Write only the number of lines in the entries that hold the string "nose".
**********
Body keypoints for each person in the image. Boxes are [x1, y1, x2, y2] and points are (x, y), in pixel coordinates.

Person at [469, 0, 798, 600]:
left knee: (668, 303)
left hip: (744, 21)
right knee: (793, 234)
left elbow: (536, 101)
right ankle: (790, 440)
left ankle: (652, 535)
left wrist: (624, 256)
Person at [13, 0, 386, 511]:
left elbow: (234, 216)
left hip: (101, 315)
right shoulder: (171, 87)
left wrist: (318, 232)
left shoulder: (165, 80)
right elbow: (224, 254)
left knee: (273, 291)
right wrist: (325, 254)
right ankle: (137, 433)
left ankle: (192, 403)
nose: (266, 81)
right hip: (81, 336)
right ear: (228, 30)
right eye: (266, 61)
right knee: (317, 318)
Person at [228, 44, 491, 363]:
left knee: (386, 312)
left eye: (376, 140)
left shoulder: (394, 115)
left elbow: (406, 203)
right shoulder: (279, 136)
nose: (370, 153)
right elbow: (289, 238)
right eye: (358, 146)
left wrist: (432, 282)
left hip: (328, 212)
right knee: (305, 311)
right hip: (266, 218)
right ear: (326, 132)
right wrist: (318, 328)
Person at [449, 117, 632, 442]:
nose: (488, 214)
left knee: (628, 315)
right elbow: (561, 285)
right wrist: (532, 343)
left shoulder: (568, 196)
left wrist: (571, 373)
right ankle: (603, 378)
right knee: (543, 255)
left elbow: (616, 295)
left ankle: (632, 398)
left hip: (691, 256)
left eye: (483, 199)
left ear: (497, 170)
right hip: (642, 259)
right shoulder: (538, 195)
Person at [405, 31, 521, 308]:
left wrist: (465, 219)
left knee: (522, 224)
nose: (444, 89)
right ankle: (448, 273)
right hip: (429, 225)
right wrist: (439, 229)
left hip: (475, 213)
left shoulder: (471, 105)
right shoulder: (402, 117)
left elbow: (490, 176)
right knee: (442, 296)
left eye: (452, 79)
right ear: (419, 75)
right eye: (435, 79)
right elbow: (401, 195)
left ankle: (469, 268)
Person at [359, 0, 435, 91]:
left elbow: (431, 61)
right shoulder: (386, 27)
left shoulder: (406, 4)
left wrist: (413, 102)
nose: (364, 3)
**********
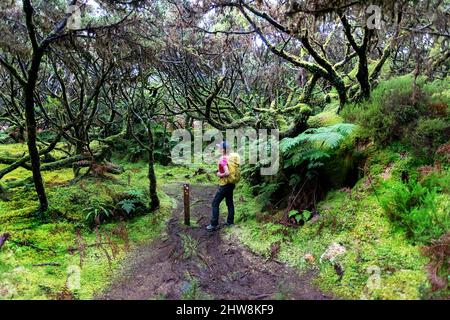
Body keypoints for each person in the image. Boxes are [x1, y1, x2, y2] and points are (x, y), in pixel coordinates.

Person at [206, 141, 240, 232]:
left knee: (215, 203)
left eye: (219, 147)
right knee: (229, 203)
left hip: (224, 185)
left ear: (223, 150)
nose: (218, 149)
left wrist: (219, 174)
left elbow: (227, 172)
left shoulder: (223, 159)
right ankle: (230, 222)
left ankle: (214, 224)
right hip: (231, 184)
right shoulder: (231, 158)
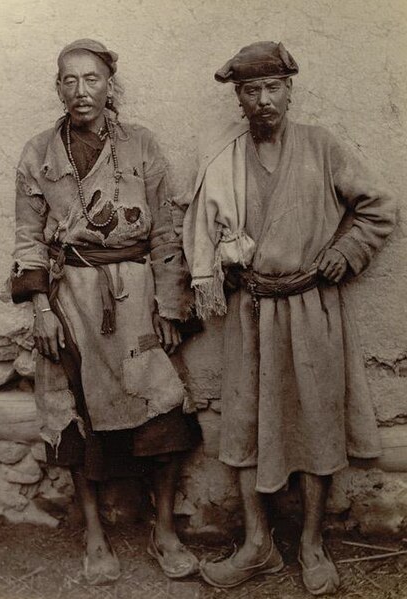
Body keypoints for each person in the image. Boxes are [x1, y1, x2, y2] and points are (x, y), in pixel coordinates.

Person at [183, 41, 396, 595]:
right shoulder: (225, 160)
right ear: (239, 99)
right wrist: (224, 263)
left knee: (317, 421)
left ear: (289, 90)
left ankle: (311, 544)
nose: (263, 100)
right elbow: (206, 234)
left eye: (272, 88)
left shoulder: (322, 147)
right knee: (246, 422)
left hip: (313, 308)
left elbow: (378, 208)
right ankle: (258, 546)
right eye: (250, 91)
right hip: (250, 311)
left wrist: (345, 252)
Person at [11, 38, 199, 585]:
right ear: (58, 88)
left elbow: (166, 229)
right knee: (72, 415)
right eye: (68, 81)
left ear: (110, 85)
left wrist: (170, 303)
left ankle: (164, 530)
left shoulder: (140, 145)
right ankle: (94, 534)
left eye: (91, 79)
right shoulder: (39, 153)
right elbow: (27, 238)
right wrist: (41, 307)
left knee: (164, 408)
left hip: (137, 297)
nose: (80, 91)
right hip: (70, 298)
**********
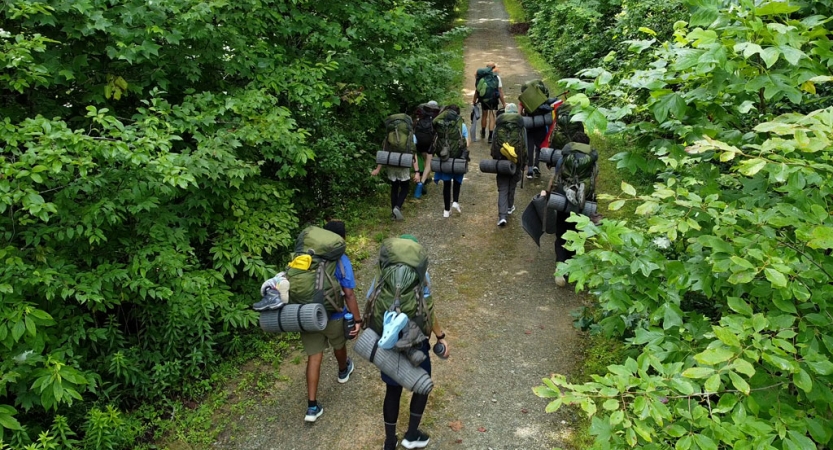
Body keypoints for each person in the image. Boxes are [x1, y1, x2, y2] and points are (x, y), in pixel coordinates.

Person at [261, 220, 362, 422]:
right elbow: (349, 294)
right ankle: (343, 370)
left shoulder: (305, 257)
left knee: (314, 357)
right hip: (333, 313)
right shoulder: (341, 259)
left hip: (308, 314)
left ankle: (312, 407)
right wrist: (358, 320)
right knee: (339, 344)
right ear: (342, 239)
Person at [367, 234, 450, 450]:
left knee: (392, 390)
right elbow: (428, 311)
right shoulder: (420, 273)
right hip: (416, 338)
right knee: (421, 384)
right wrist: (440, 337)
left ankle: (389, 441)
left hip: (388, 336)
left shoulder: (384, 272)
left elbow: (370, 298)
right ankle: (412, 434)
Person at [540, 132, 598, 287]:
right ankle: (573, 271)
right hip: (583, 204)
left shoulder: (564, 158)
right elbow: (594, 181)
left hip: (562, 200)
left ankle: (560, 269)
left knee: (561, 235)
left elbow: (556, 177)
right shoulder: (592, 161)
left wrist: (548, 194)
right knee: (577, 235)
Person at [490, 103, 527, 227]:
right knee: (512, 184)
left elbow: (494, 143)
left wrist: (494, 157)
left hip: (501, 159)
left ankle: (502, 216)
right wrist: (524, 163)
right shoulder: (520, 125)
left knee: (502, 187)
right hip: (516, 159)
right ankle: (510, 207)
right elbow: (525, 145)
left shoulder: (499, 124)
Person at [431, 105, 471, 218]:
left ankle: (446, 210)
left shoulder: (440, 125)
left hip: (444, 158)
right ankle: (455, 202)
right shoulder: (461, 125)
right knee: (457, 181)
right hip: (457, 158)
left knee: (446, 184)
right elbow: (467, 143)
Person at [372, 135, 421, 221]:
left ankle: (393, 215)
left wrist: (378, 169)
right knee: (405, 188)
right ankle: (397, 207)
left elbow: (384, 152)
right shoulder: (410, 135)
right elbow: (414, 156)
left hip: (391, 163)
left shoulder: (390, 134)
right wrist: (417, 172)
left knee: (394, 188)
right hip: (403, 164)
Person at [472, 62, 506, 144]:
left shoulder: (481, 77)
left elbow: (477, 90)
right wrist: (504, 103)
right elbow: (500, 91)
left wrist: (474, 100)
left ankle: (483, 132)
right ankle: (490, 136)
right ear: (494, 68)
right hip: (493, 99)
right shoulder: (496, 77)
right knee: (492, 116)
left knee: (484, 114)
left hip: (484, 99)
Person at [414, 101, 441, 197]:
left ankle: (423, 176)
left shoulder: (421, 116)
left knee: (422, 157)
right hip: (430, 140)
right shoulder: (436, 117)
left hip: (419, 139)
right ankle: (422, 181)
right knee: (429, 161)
**********
**YOUR SOLUTION:** 8